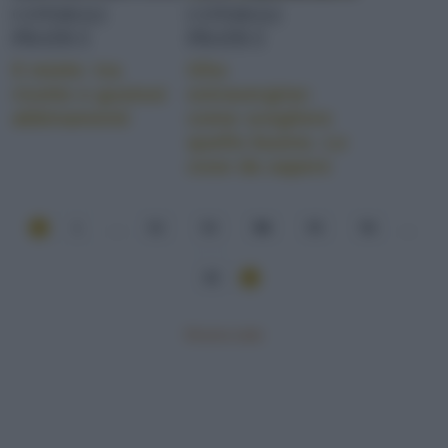
CONSIGLI
CONSIGLI
PRATICI
PRATICI
Il miele: tra
Olio
ricette e gustosi
extravergine:
abbinamenti
come scegliere
quello buono. Le
cose da sapere
1
...
52
53
54
55
56
...
82
Mostra tutte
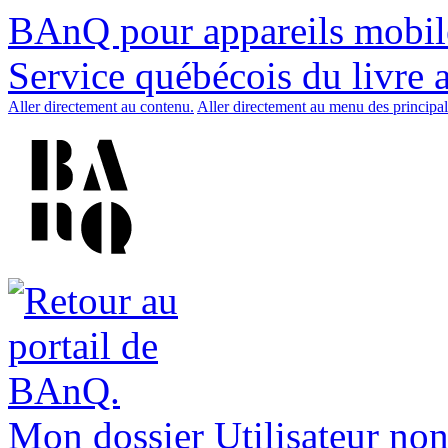
BAnQ pour appareils mobil
Service québécois du livre 
Aller directement au contenu.
Aller directement au menu des principal
Mon dossier
Utilisateur non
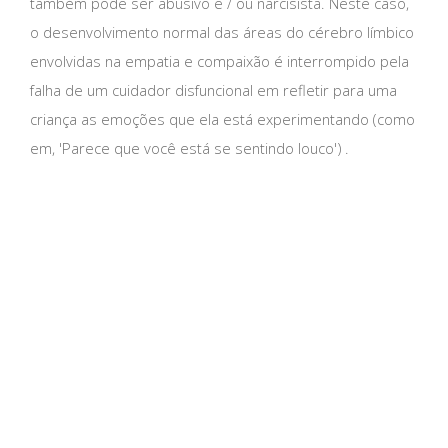
também pode ser abusivo e / ou narcisista. Neste caso,
o desenvolvimento normal das áreas do cérebro límbico
envolvidas na empatia e compaixão é interrompido pela
falha de um cuidador disfuncional em refletir para uma
criança as emoções que ela está experimentando (como
em, 'Parece que você está se sentindo louco') .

• • • •

Pictures aside, give the data again exactly as it appears.

### The answer
CONSIGLI
CONSIGLI
PRATICI
PRATICI
Il miele: tra
Olio
ricette e gustosi
extravergine:
abbinamenti
come scegliere
quello buono. Le
cose da sapere
1
...
52
53
54
55
56
...
82
Mostra tutte
BAnQ pour appareils mobil
Service québécois du livre 
Aller directement au contenu.
Aller directement au menu des principal
Mon dossier
Utilisateur non
também pode ser abusivo e / ou narcisista. Neste caso,
o desenvolvimento normal das áreas do cérebro límbico
envolvidas na empatia e compaixão é interrompido pela
falha de um cuidador disfuncional em refletir para uma
criança as emoções que ela está experimentando (como
em, 'Parece que você está se sentindo louco') .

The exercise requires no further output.